» **Instructions for the task**: Check each line of the records below and collect those that include the word "défaut".
Start of Block
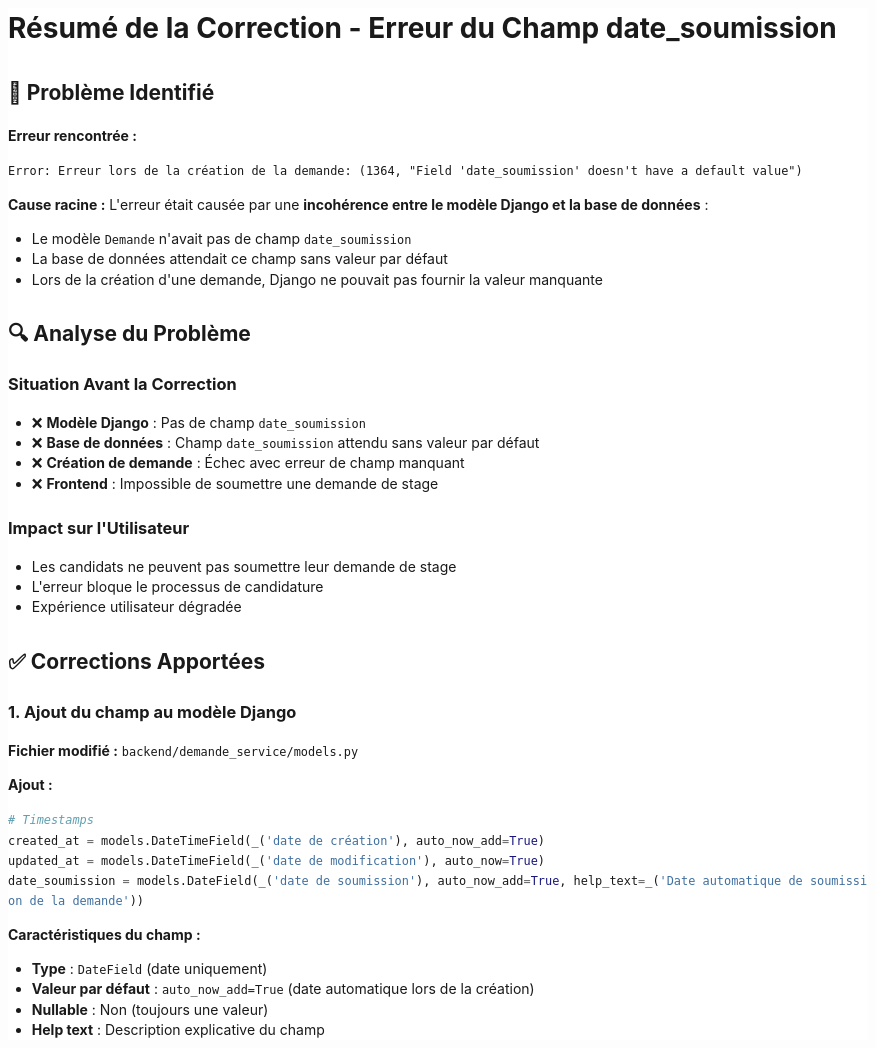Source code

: # Résumé de la Correction - Erreur du Champ date_soumission

## 🚨 Problème Identifié

**Erreur rencontrée :**
```
Error: Erreur lors de la création de la demande: (1364, "Field 'date_soumission' doesn't have a default value")
```

**Cause racine :**
L'erreur était causée par une **incohérence entre le modèle Django et la base de données** :
- Le modèle `Demande` n'avait pas de champ `date_soumission`
- La base de données attendait ce champ sans valeur par défaut
- Lors de la création d'une demande, Django ne pouvait pas fournir la valeur manquante

## 🔍 Analyse du Problème

### Situation Avant la Correction
- ❌ **Modèle Django** : Pas de champ `date_soumission`
- ❌ **Base de données** : Champ `date_soumission` attendu sans valeur par défaut
- ❌ **Création de demande** : Échec avec erreur de champ manquant
- ❌ **Frontend** : Impossible de soumettre une demande de stage

### Impact sur l'Utilisateur
- Les candidats ne peuvent pas soumettre leur demande de stage
- L'erreur bloque le processus de candidature
- Expérience utilisateur dégradée

## ✅ Corrections Apportées

### 1. **Ajout du champ au modèle Django**

**Fichier modifié :** `backend/demande_service/models.py`

**Ajout :**
```python
# Timestamps
created_at = models.DateTimeField(_('date de création'), auto_now_add=True)
updated_at = models.DateTimeField(_('date de modification'), auto_now=True)
date_soumission = models.DateField(_('date de soumission'), auto_now_add=True, help_text=_('Date automatique de soumission de la demande'))
```

**Caractéristiques du champ :**
- **Type** : `DateField` (date uniquement)
- **Valeur par défaut** : `auto_now_add=True` (date automatique lors de la création)
- **Nullable** : Non (toujours une valeur)
- **Help text** : Description explicative du champ
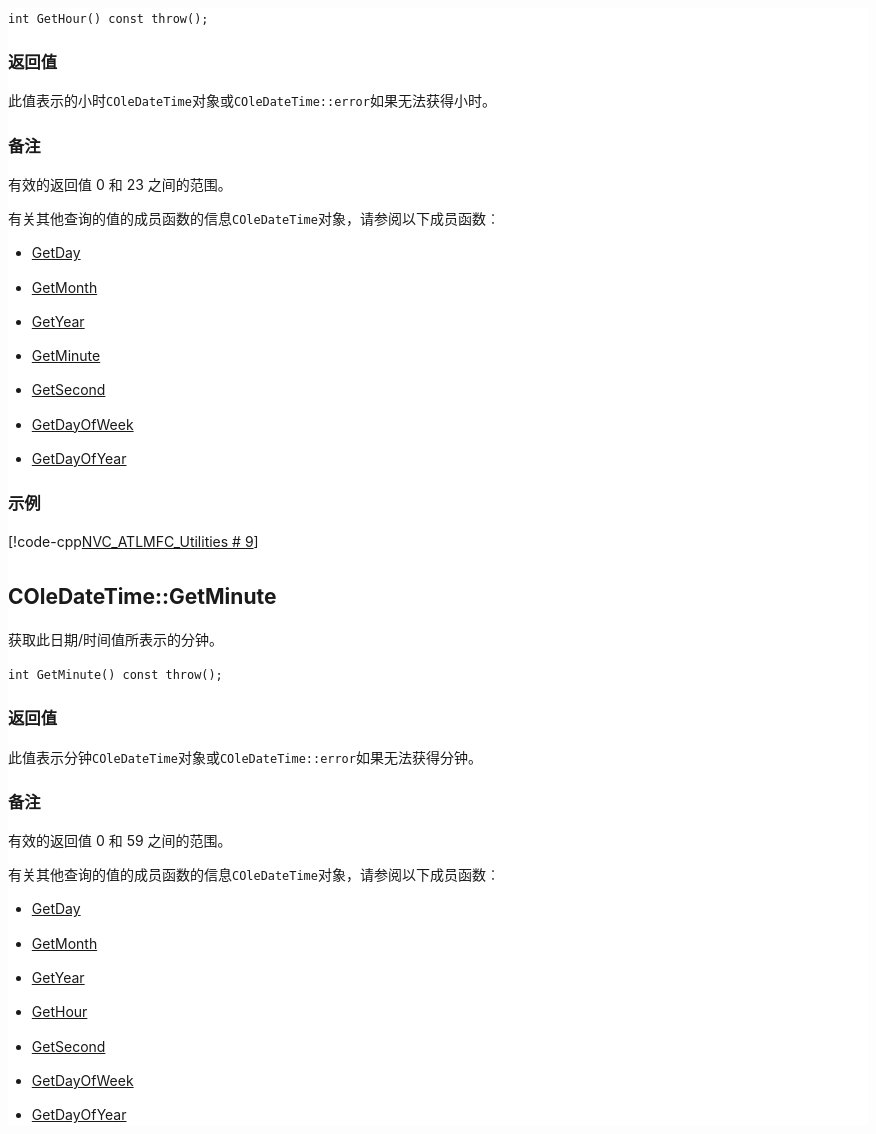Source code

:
 ```
int GetHour() const throw();
```  
  
### <a name="return-value"></a>返回值  
 此值表示的小时`COleDateTime`对象或`COleDateTime::error`如果无法获得小时。  
  
### <a name="remarks"></a>备注  
 有效的返回值 0 和 23 之间的范围。  
  
 有关其他查询的值的成员函数的信息`COleDateTime`对象，请参阅以下成员函数︰  
  
- [GetDay](#getday)  
  
- [GetMonth](#getmonth)  
  
- [GetYear](#getyear)  
  
- [GetMinute](#getminute)  
  
- [GetSecond](#getsecond)  
  
- [GetDayOfWeek](#getdayofweek)  
  
- [GetDayOfYear](#getdayofyear)  
  
### <a name="example"></a>示例  
 [!code-cpp[NVC_ATLMFC_Utilities # 9](../../atl-mfc-shared/codesnippet/cpp/coledatetime-class_11.cpp)]  
  
##  <a name="getminute"></a>COleDateTime::GetMinute  
 获取此日期/时间值所表示的分钟。  
  
```
int GetMinute() const throw();
```  
  
### <a name="return-value"></a>返回值  
 此值表示分钟`COleDateTime`对象或`COleDateTime::error`如果无法获得分钟。  
  
### <a name="remarks"></a>备注  
 有效的返回值 0 和 59 之间的范围。  
  
 有关其他查询的值的成员函数的信息`COleDateTime`对象，请参阅以下成员函数︰  
  
- [GetDay](#getday)  
  
- [GetMonth](#getmonth)  
  
- [GetYear](#getyear)  
  
- [GetHour](#gethour)  
  
- [GetSecond](#getsecond)  
  
- [GetDayOfWeek](#getdayofweek)  
  
- [GetDayOfYear](#getdayofyear)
End of Block
» **Reply**:
- La base de données attendait ce champ sans valeur par défaut
- ❌ **Base de données** : Champ `date_soumission` attendu sans valeur par défaut
- **Valeur par défaut** : `auto_now_add=True` (date automatique lors de la création)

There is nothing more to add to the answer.